While we were in the area, we stopped at the waterfall and took some pictures of the area. (the waterfall is not a natural feature, it was built by the employees of UPS on the site of where the company got its start) It’s a beautiful oasis right in the center of the city.

The famous totem pole that was stolen from the Indians. Seattle ended up paying them for it years after the fact.

The underground tour took about an hour and a half, so after that, we headed back down to the waterfront to try out another seafood place.

[MATERIAL SUPPLIED]
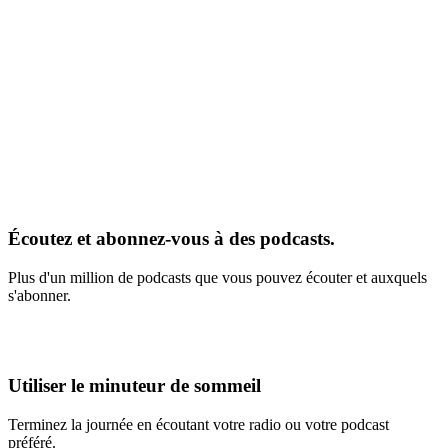
Écoutez et abonnez-vous à des podcasts.
Plus d'un million de podcasts que vous pouvez écouter et auxquels
s'abonner.
Utiliser le minuteur de sommeil
Terminez la journée en écoutant votre radio ou votre podcast
préféré.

[ACTIVITY LIST]
1. Say whether each statement agrees with the Seattle travel passage. Answer yes or no for each, and quote the words of the passage that decide it.
(a) The waterfall is a natural feature.
(b) The underground tour lasted about an hour and a half.
(c) Seattle paid for the totem pole.
2. Transcribe the Seattle travel passage exactly, from "While we were" to "after the fact.".
3. Go on with the Seattle travel passage from the point where it stops.

[RESULTS FOR THE EXERCISE]
1.
(a) No: "the waterfall is not a natural feature"
(b) Yes: "The underground tour took about an hour and a half"
(c) Yes: "Seattle ended up paying them for it years after the fact."

2.
While we were in the area, we stopped at the waterfall and took some pictures of the area. (the waterfall is not a natural feature, it was built by the employees of UPS on the site of where the company got its start) It’s a beautiful oasis right in the center of the city.

The famous totem pole that was stolen from the Indians. Seattle ended up paying them for it years after the fact.

3.
Jimmy had picked out a restaurant at one of the piers called the Crab Pot.  We sat at a table  outside, and by this time, it had warmed up to about 65 degrees. ( The morning began at 58 degrees)  Today was overcast all day and reminded me alot of the weather in London.  It didn’t rain though, but I guess because I was thinking of London, I ordered hot tea with lunch.  It was nice to sit outside overlooking the water to eat.  We had grilled scallops and clam chowder for appetizers, and I had clams and fries and Jimmy ordered something called “Crab, crab, crab”  It consisted of 3 types of crab, (King crab, snow crab, and Dungeness).  The waiter covered our table with a big piece of butcher paper, then brought out a wooden plank and a wooden hammer and sat it in front of each of us.  At that point, I was a little worried I had mis-ordered.  I certainly didn’t want to have to crack open clam shells to get my lunch!  But we found out he just assumed we were going to share.  (Jimmy tends to order amounts of food ample for two people, then eats it all himself! Lol.)  He brought our order out to us and sat a nice basket of clams and fries in front of me.  Jimmy’s meal came in a big stainless steel bowl that the waiter dumped out on the butcher paper right between us.  The crabs were cooked with red potatoes and corn on the cob.

After lunch, we walked up the harbor steps to a bus stop where we caught a bus out to Boeing Field.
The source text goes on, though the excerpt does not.